▶ PAGE EXCERPT:

— start —

Pardon me as I go full New York on you. What the (beep) are you doing? You can't see there's (beep) laying there. You (beep) moron. Go back to Jersey with that stupid (beep) jug handle (beep). (Beep) lanes are painted right there and this (beep) can't stay in his lane, on episode 120 of the SERP's Up Podcast.
Crystal Carter:
That was a fantastic introduction. However, it did contradict your previous statement of feeling relaxed whilst in traffic. Just saying.
Mordy Oberstein:
I'm from New York. You still scream at people when they do something stupid.
Crystal Carter:
Yeah, it's just, it's very cathartic. It's all part of the process.
Mordy Oberstein:
It is what you do.
Crystal Carter:
It's what you do.
Mordy Oberstein:
I'm not angry. It's just what you do. I don't know. When someone steps on your foot, you say, "Ouch."
Crystal Carter:
That's true. This is true. Do you know what? I had to curb the road rage. I used to be a little shouty a little bit. I stopped being shouty because I became a cyclist at one point and I was cycling and was also being shouty as if I was in my own little container that's a car.
Mordy Oberstein:
Oh, no. You're very vulnerable on the bike.
Crystal Carter:
You're very vulnerable. I was on my bicycle complaining that somebody had cut me up, and to be fair, they had. They were bad. I was like, "I can't believe you did that!" And I was like, "Oh, is that Jeff? Oh, hey. Oh, hey Jeff. Hi. Hey, my bad." That sort of thing. You got to be careful.
Mordy Oberstein:
Oh, yeah. You don't want Tony who's driving that Ryder truck that's probably filled with things that are not legal to actually hear you say what you just said about the way he's driving.
Crystal Carter:
Yeah.
Mordy Oberstein:
Because Tony has no neck and he looks very scary.
Crystal Carter:
This brings us to my point about staying in your lane. We have strayed very far from the lane of this podcast
Mordy Oberstein:
We have done the complete opposite. Okay. Been on a soapbox about this all the way back at SMX in like 2019. Actually, ironically, George Winnar, a writer of the SEO Hub, actually wrote an article about this talk that I did.
Crystal Carter:
Wow.
Mordy Oberstein:
Way back when. Yeah. That's when the first time George had to edit me.
Crystal Carter:
Memories.
Mordy Oberstein:
Yeah. Anyway, I was talking about if you sell Derek Jeter jerseys, Derek Jeter's a baseball player, I always talk about baseball and I use examples, you can also sell baseballs. That makes sense. Signed Derek Jeter baseballs, fine. You can't sell garden furniture.
Crystal Carter:
Right.
Mordy Oberstein:
Google's going to figure that out at some point. You got to stay in your lane. Back at the time we were talking about Google just being able to start to do this algorithmically, now fast-forward to now in 2024, we're seeing manual actions against sites like big websites who are getting hit on those sections of the sites that are talking about garden furniture when all they do is sell Derek Jeter jerseys. Google's saying, "Stay in your lane. We do have algorithms that kind of see where you're supposed to be. I'm not saying you can't expand and branch out, but you need to stay in that lane." Here we are now in 2024. Five. We're in 2025, sorry.

— end —

Stored items:
— start —

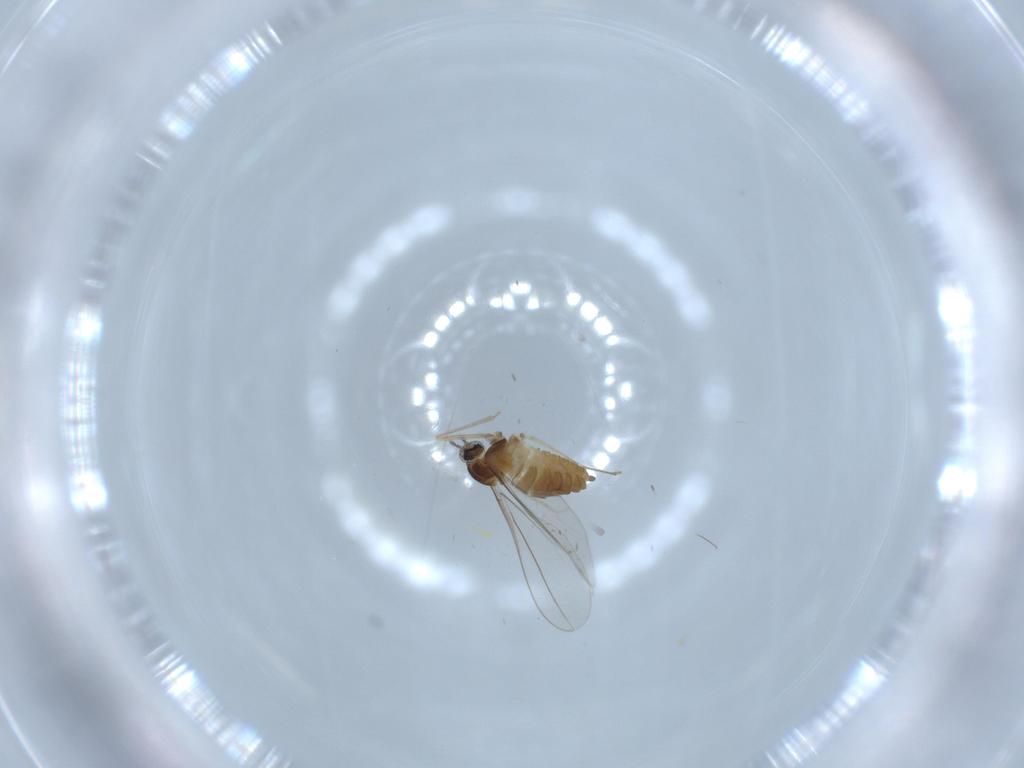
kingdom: Animalia
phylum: Arthropoda
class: Insecta
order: Diptera
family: Cecidomyiidae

— end —

▶ EXERCISE DESCRIPTION:
List every person's name that appears in the podcast transcript.

▶ SOLUTION:
Crystal Carter, Mordy Oberstein, Jeff, Tony, George Winnar, Derek Jeter